-- DATA FOR THIS EXERCISE follows --
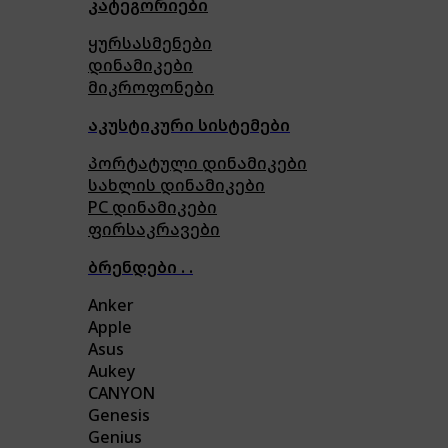
კატეგორიები
ყურსასმენები
დინამიკები
მიკროფონები
აკუსტიკური სისტემები
პორტატული დინამიკები
სახლის დინამიკები
PC დინამიკები
ფირსაკრავები
ბრენდები . .
Anker
Apple
Asus
Aukey
CANYON
Genesis
Genius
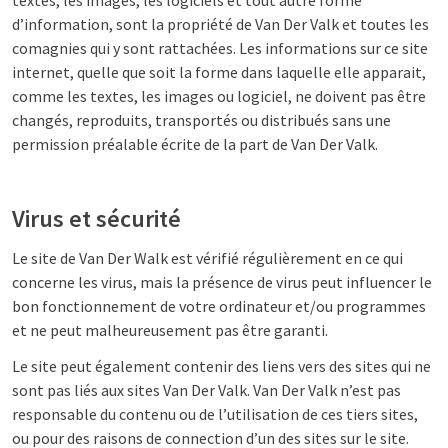
textes, les images, les logiciels et tout autre forme
d’information, sont la propriété de Van Der Valk et toutes les
comagnies qui y sont rattachées. Les informations sur ce site
internet, quelle que soit la forme dans laquelle elle apparait,
comme les textes, les images ou logiciel, ne doivent pas être
changés, reproduits, transportés ou distribués sans une
permission préalable écrite de la part de Van Der Valk.
Virus et sécurité
Le site de Van Der Walk est vérifié régulièrement en ce qui
concerne les virus, mais la présence de virus peut influencer le
bon fonctionnement de votre ordinateur et/ou programmes
et ne peut malheureusement pas être garanti.
Le site peut également contenir des liens vers des sites qui ne
sont pas liés aux sites Van Der Valk. Van Der Valk n’est pas
responsable du contenu ou de l’utilisation de ces tiers sites,
ou pour des raisons de connection d’un des sites sur le site.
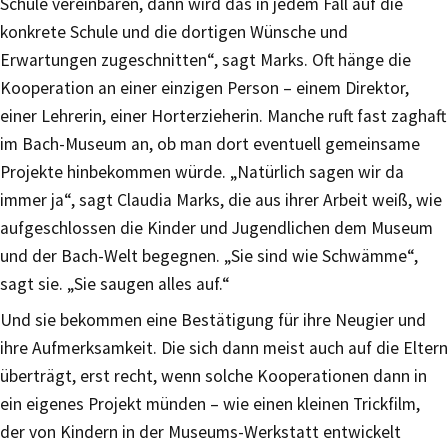
Schule vereinbaren, dann wird das in jedem Fall auf die
konkrete Schule und die dortigen Wünsche und
Erwartungen zugeschnitten“, sagt Marks. Oft hänge die
Kooperation an einer einzigen Person – einem Direktor,
einer Lehrerin, einer Horterzieherin. Manche ruft fast zaghaft
im Bach-Museum an, ob man dort eventuell gemeinsame
Projekte hinbekommen würde. „Natürlich sagen wir da
immer ja“, sagt Claudia Marks, die aus ihrer Arbeit weiß, wie
aufgeschlossen die Kinder und Jugendlichen dem Museum
und der Bach-Welt begegnen. „Sie sind wie Schwämme“,
sagt sie. „Sie saugen alles auf.“
Und sie bekommen eine Bestätigung für ihre Neugier und
ihre Aufmerksamkeit. Die sich dann meist auch auf die Eltern
überträgt, erst recht, wenn solche Kooperationen dann in
ein eigenes Projekt münden – wie einen kleinen Trickfilm,
der von Kindern in der Museums-Werkstatt entwickelt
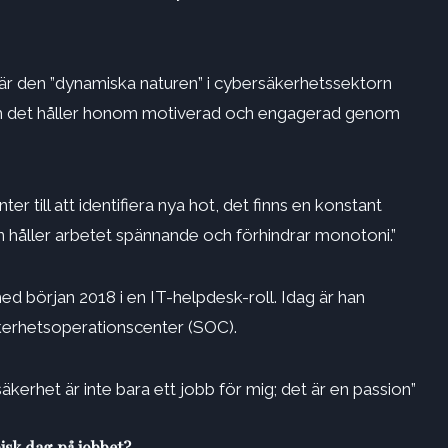
r den ”dynamiska naturen” i cybersäkerhetssektorn
om det håller honom motiverad och engagerad genom
er till att identifiera nya hot, det finns en konstant
ion håller arbetet spännande och förhindrar monotoni.”
ed början 2018 i en IT-helpdesk-roll. Idag är han
äkerhetsoperationscenter (SOC).
äkerhet är inte bara ett jobb för mig; det är en passion”
isk dag på jobbet?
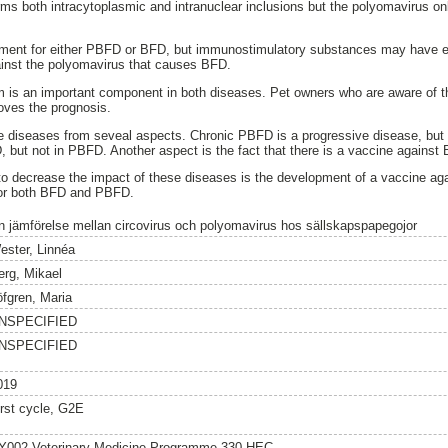
orms both intracytoplasmic and intranuclear inclusions but the polyomavirus on
atment for either PBFD or BFD, but immunostimulatory substances may have e
ainst the polyomavirus that causes BFD.
is an important component in both diseases. Pet owners who are aware of t
roves the prognosis.
the diseases from seveal aspects. Chronic PBFD is a progressive disease, but
D, but not in PBFD. Another aspect is the fact that there is a vaccine against
 to decrease the impact of these diseases is the development of a vaccine a
for both BFD and PBFD.
n jämförelse mellan circovirus och polyomavirus hos sällskapspapegojor
ester, Linnéa
erg, Mikael
öfgren, Maria
NSPECIFIED
NSPECIFIED
019
irst cycle, G2E
Y002 Veterinary Medicine Programme 330 HEC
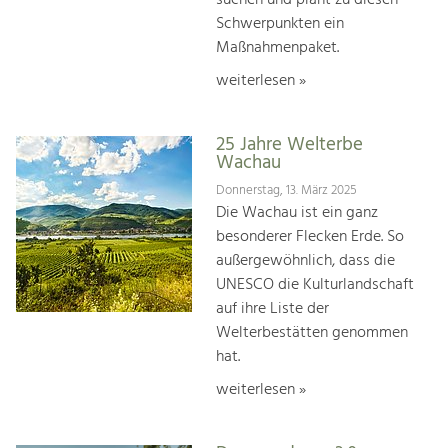
suchen und plant zu diesen
Schwerpunkten ein
Maßnahmenpaket.
weiterlesen »
25 Jahre Welterbe
Wachau
Donnerstag, 13. März 2025
Die Wachau ist ein ganz
besonderer Flecken Erde. So
außergewöhnlich, dass die
UNESCO die Kulturlandschaft
auf ihre Liste der
Welterbestätten genommen
hat.
weiterlesen »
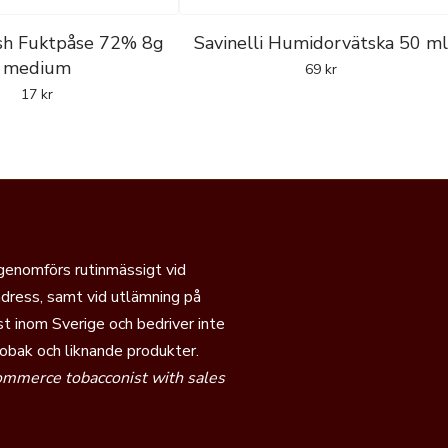
esh Fuktpåse 72% 8g
Savinelli Humidorvätska 50 ml
medium
69
kr
17
kr
 genomförs rutinmässigt vid
dress, samt vid utlämning på
t inom Sverige och bedriver inte
tobak och liknande produkter.
commerce tobacconist with sales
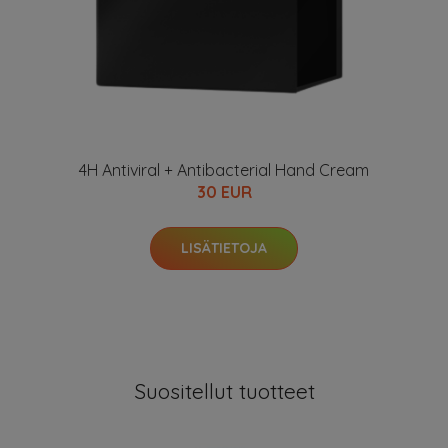
4H Antiviral + Antibacterial Hand Cream
30 EUR
LISÄTIETOJA
Suositellut tuotteet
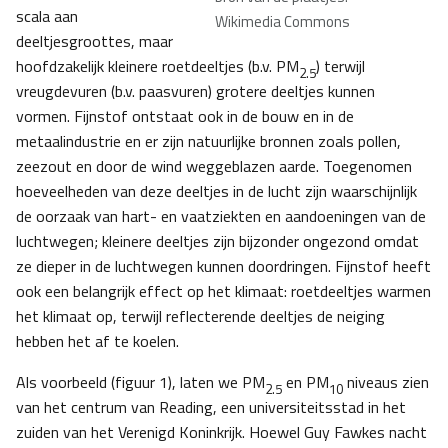
scala aan
Wikimedia Commons
deeltjesgroottes, maar
hoofdzakelijk kleinere roetdeeltjes (b.v. PM
) terwijl
2.5
vreugdevuren (b.v. paasvuren) grotere deeltjes kunnen
vormen. Fijnstof ontstaat ook in de bouw en in de
metaalindustrie en er zijn natuurlijke bronnen zoals pollen,
zeezout en door de wind weggeblazen aarde. Toegenomen
hoeveelheden van deze deeltjes in de lucht zijn waarschijnlijk
de oorzaak van hart- en vaatziekten en aandoeningen van de
luchtwegen; kleinere deeltjes zijn bijzonder ongezond omdat
ze dieper in de luchtwegen kunnen doordringen. Fijnstof heeft
ook een belangrijk effect op het klimaat: roetdeeltjes warmen
het klimaat op, terwijl reflecterende deeltjes de neiging
hebben het af te koelen.
Als voorbeeld (figuur 1), laten we PM
en PM
niveaus zien
2.5
10
van het centrum van Reading, een universiteitsstad in het
zuiden van het Verenigd Koninkrijk. Hoewel Guy Fawkes nacht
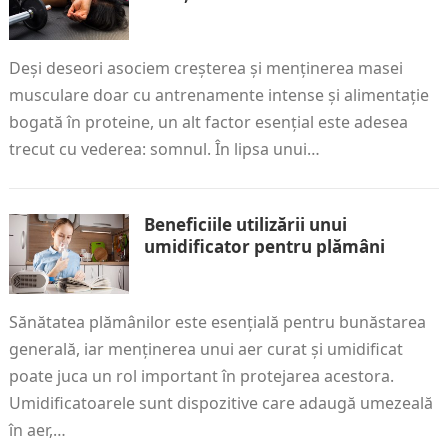
Deși deseori asociem creșterea și menținerea masei
musculare doar cu antrenamente intense și alimentație
bogată în proteine, un alt factor esențial este adesea
trecut cu vederea: somnul. În lipsa unui…
Beneficiile utilizării unui
umidificator pentru plămâni
Sănătatea plămânilor este esențială pentru bunăstarea
generală, iar menținerea unui aer curat și umidificat
poate juca un rol important în protejarea acestora.
Umidificatoarele sunt dispozitive care adaugă umezeală
în aer,…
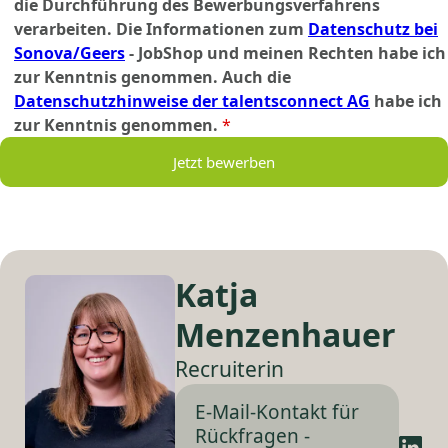
die Durchführung des Bewerbungsverfahrens
verarbeiten. Die Informationen zum
Datenschutz bei
Sonova/Geers
- JobShop und meinen Rechten habe ich
zur Kenntnis genommen. Auch die
Datenschutzhinweise der talentsconnect AG
habe ich
zur Kenntnis genommen.
*
Jetzt bewerben
Katja
Menzenhauer
Recruiterin
E-Mail-Kontakt für
Rückfragen -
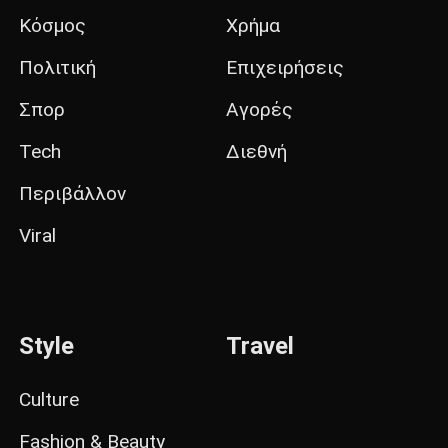
Κόσμος
Χρήμα
Πολιτική
Επιχειρήσεις
Σπορ
Αγορές
Tech
Διεθνή
Περιβάλλον
Viral
Style
Travel
Culture
Fashion & Beauty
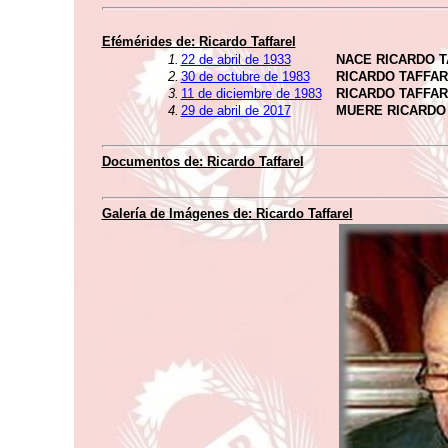
Efémérides de: Ricardo Taffarel
1.
22 de abril de 1933
NACE RICARDO 
2.
30 de octubre de 1983
RICARDO TAFFA
3.
11 de diciembre de 1983
RICARDO TAFFA
4.
29 de abril de 2017
MUERE RICARDO
Documentos de: Ricardo Taffarel
Galería de Imágenes de: Ricardo Taffarel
-- DATA FOR THIS EXERCISE concluded --
INSTRUCTIONS TO FOLLOW: Please reproduce, word for word, every line from the first line of the records above through the line containing "sont pas liés", and leave out the pictures.

REPLY:
კატეგორიები
ყურსასმენები
დინამიკები
მიკროფონები
აკუსტიკური სისტემები
პორტატული დინამიკები
სახლის დინამიკები
PC დინამიკები
ფირსაკრავები
ბრენდები . .
Anker
Apple
Asus
Aukey
CANYON
Genesis
Genius
textes, les images, les logiciels et tout autre forme
d’information, sont la propriété de Van Der Valk et toutes les
comagnies qui y sont rattachées. Les informations sur ce site
internet, quelle que soit la forme dans laquelle elle apparait,
comme les textes, les images ou logiciel, ne doivent pas être
changés, reproduits, transportés ou distribués sans une
permission préalable écrite de la part de Van Der Valk.
Virus et sécurité
Le site de Van Der Walk est vérifié régulièrement en ce qui
concerne les virus, mais la présence de virus peut influencer le
bon fonctionnement de votre ordinateur et/ou programmes
et ne peut malheureusement pas être garanti.
Le site peut également contenir des liens vers des sites qui ne
sont pas liés aux sites Van Der Valk. Van Der Valk n’est pas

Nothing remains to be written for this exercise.